Cummings era stato al centro di uno scandalo durante il lockdown in primavera, quando aveva violato il divieto di viaggiare e, temendo di essere positivo, invece di isolarsi aveva guidato per centinaia di chilometri per portare la famiglia a Durham. Johnson, nonostante il coro di critiche al comportamento del suo consigliere che non rispettava le leggi da lui stesso imposte, si era rifiutato di licenziarlo, accentuando i timori di chi lo considerava troppo dipendente da Cummings.
Oltre a voler trasformare la politica interna britannica, Cummings è rimasto il grande sostenitore di una Brexit dura e pura, deciso a non fare concessioni alla Ue durante i negoziati, preferendo l’opzione di un “no deal” a un compromesso che considera umiliante per la Gran Bretagna. Con la sua uscita di scena Johnson potrebbe essere più accomodante verso la Ue, rendendo più facili i negoziati in corso tra Londra e Bruxelles.
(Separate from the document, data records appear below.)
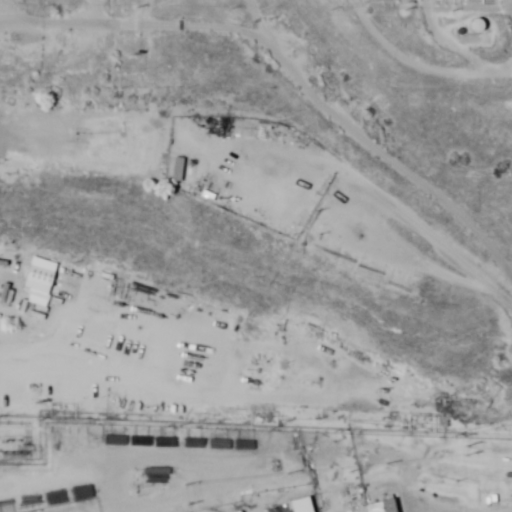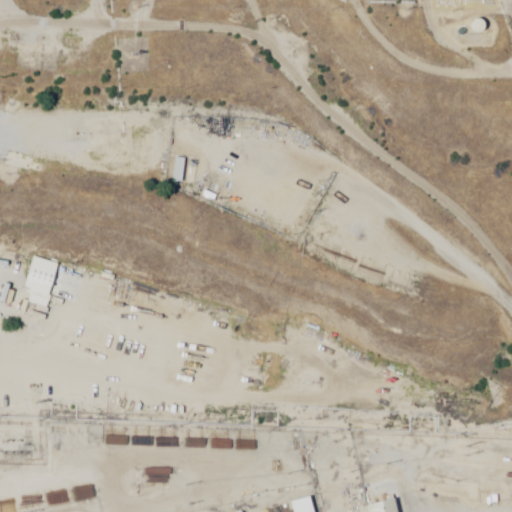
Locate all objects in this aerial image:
road: (13, 9)
road: (137, 9)
road: (341, 14)
road: (320, 29)
road: (500, 32)
road: (72, 108)
building: (176, 170)
road: (343, 183)
road: (497, 279)
building: (39, 281)
building: (300, 505)
building: (378, 507)
building: (378, 507)
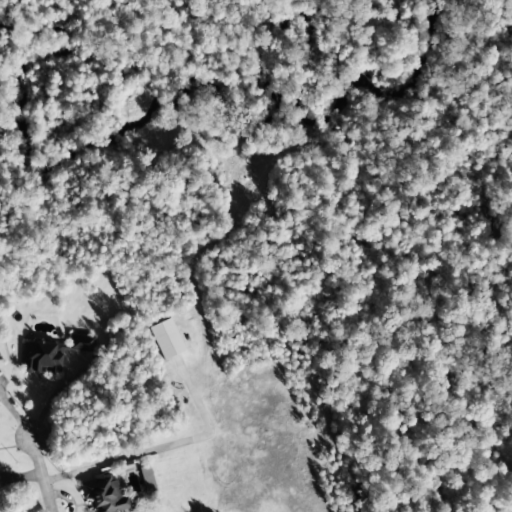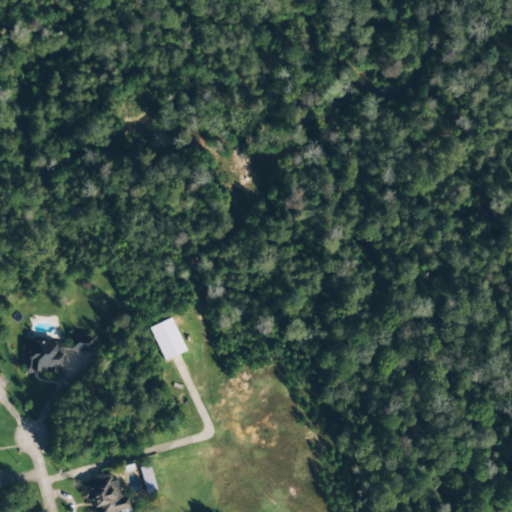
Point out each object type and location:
building: (166, 340)
building: (54, 353)
road: (36, 477)
building: (104, 494)
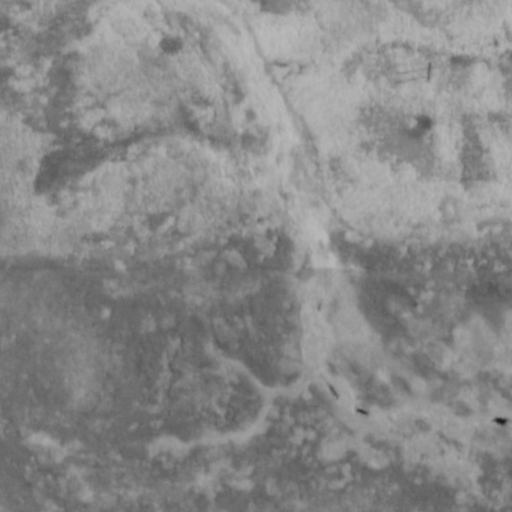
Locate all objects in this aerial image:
power tower: (395, 79)
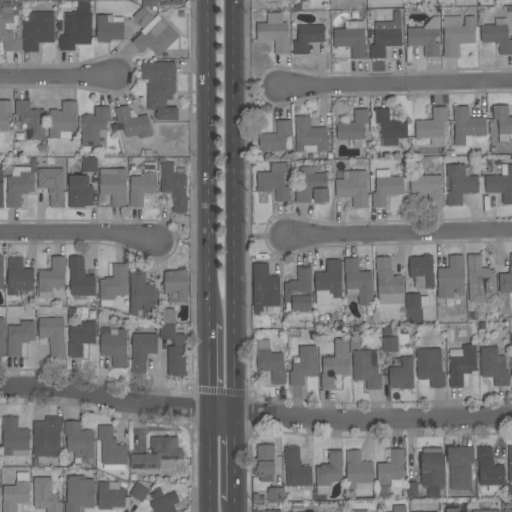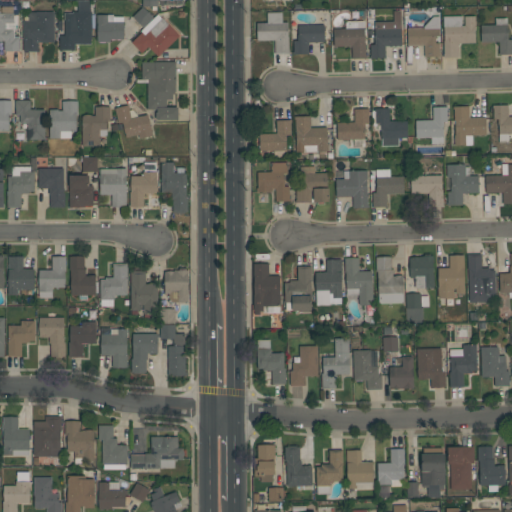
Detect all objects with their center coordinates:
building: (150, 4)
building: (142, 17)
building: (77, 26)
building: (76, 27)
building: (109, 28)
building: (109, 28)
building: (7, 29)
building: (37, 30)
building: (38, 31)
building: (8, 32)
building: (273, 32)
building: (274, 32)
building: (457, 33)
building: (457, 33)
building: (497, 35)
building: (497, 35)
building: (155, 36)
building: (385, 36)
building: (386, 36)
building: (154, 37)
building: (308, 37)
building: (425, 37)
building: (426, 37)
building: (307, 38)
building: (351, 38)
building: (352, 38)
road: (57, 78)
road: (396, 81)
building: (159, 88)
building: (160, 88)
building: (5, 114)
building: (4, 115)
building: (502, 119)
building: (30, 120)
building: (31, 120)
building: (63, 120)
building: (62, 121)
building: (503, 122)
building: (132, 123)
building: (133, 123)
building: (94, 125)
building: (95, 126)
building: (353, 126)
building: (432, 126)
building: (432, 126)
building: (466, 126)
building: (467, 126)
building: (354, 128)
building: (389, 128)
building: (389, 128)
building: (309, 136)
building: (309, 136)
building: (275, 137)
building: (276, 139)
road: (209, 161)
building: (89, 163)
building: (89, 164)
building: (273, 181)
building: (274, 181)
building: (460, 183)
building: (501, 183)
building: (459, 184)
building: (500, 184)
building: (18, 185)
building: (19, 185)
building: (52, 185)
building: (52, 185)
building: (114, 185)
building: (311, 185)
building: (113, 186)
building: (174, 186)
building: (385, 186)
building: (1, 187)
building: (141, 187)
building: (173, 187)
building: (312, 187)
building: (352, 187)
building: (353, 187)
building: (141, 188)
building: (386, 188)
building: (428, 188)
building: (1, 189)
building: (427, 189)
building: (79, 191)
building: (80, 192)
road: (235, 206)
road: (76, 234)
road: (399, 234)
building: (421, 271)
building: (422, 271)
building: (1, 272)
building: (1, 273)
building: (479, 275)
building: (18, 276)
building: (19, 276)
building: (479, 276)
building: (51, 277)
building: (52, 277)
building: (80, 278)
building: (450, 278)
building: (451, 278)
building: (506, 278)
building: (80, 279)
building: (506, 281)
building: (357, 282)
building: (358, 282)
building: (388, 282)
building: (114, 283)
building: (387, 283)
building: (113, 284)
building: (328, 284)
building: (329, 284)
building: (176, 285)
building: (176, 285)
building: (265, 288)
building: (264, 289)
building: (298, 291)
building: (298, 291)
building: (141, 293)
building: (142, 293)
building: (416, 301)
building: (413, 307)
building: (167, 316)
building: (52, 334)
building: (53, 335)
building: (1, 336)
building: (2, 337)
building: (19, 337)
building: (20, 337)
building: (80, 337)
building: (81, 338)
building: (389, 344)
building: (390, 344)
building: (115, 346)
building: (143, 347)
building: (173, 350)
building: (174, 350)
building: (141, 351)
building: (270, 361)
building: (271, 362)
building: (335, 363)
building: (335, 364)
building: (461, 364)
building: (461, 364)
building: (303, 365)
building: (304, 365)
building: (430, 366)
building: (431, 366)
building: (493, 366)
building: (493, 366)
road: (210, 367)
building: (366, 368)
building: (367, 368)
building: (402, 374)
building: (401, 375)
road: (255, 413)
building: (14, 437)
building: (46, 437)
building: (14, 438)
building: (47, 438)
building: (78, 440)
building: (79, 440)
building: (110, 447)
building: (111, 450)
building: (158, 454)
building: (159, 454)
road: (236, 456)
road: (210, 461)
building: (264, 462)
building: (509, 462)
building: (264, 463)
building: (509, 463)
building: (460, 466)
building: (295, 468)
building: (296, 468)
building: (391, 468)
building: (460, 468)
building: (488, 468)
building: (489, 468)
building: (357, 469)
building: (392, 469)
building: (329, 470)
building: (432, 471)
building: (329, 472)
building: (358, 472)
building: (432, 474)
building: (412, 489)
building: (17, 492)
building: (138, 492)
building: (139, 492)
building: (16, 493)
building: (79, 493)
building: (79, 493)
building: (275, 494)
building: (275, 494)
building: (45, 495)
building: (45, 495)
building: (110, 495)
building: (110, 496)
building: (163, 501)
building: (164, 501)
road: (237, 506)
building: (396, 508)
building: (399, 508)
building: (264, 509)
building: (485, 510)
building: (507, 510)
building: (507, 510)
building: (267, 511)
building: (358, 511)
building: (426, 511)
building: (433, 511)
building: (486, 511)
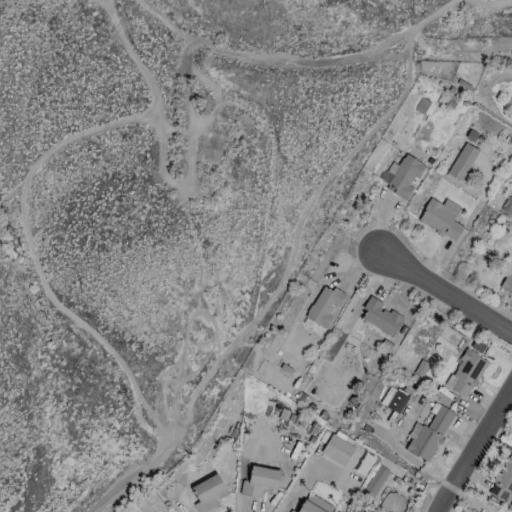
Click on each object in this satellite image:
building: (462, 161)
building: (403, 176)
building: (441, 218)
building: (507, 277)
road: (446, 289)
building: (323, 305)
building: (379, 316)
building: (467, 373)
building: (393, 399)
building: (429, 434)
road: (475, 448)
building: (337, 450)
building: (259, 481)
building: (374, 481)
building: (502, 481)
building: (208, 493)
road: (469, 501)
building: (313, 505)
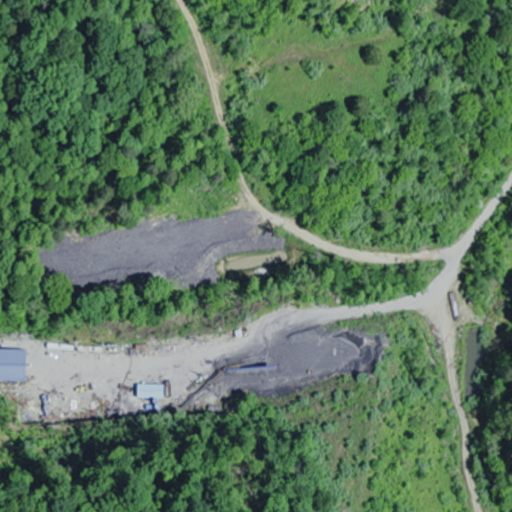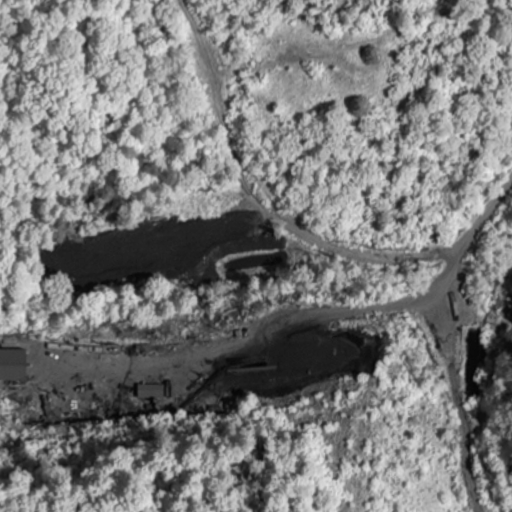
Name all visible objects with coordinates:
road: (481, 221)
building: (13, 365)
L’elezione a presidente degli Stati Uniti di Joe Biden è un incentivo ulteriore a seguire la strada della moderazione. Biden, di origine irlandese, al contrario del predecessore è sempre stato fortemente contrario a Brexit, ammira la Ue e intende tutelare gli accordi di pace del Venerdì Santo minacciati da un possibile ritorno del confine interno tra le due Irlande.
Il futuro presidente ha dichiarato senza esitazioni che gli Usa non sigleranno un accordo commerciale con la Gran Bretagna se Johnson non troverà un accordo con la Ue e opterà per un “no deal”. I negoziati bilaterali riprenderanno lunedì a Bruxelles. Con Biden a Washington e senza Cummings a Downing Street, Johnson potrebbe scendere a più miti consigli.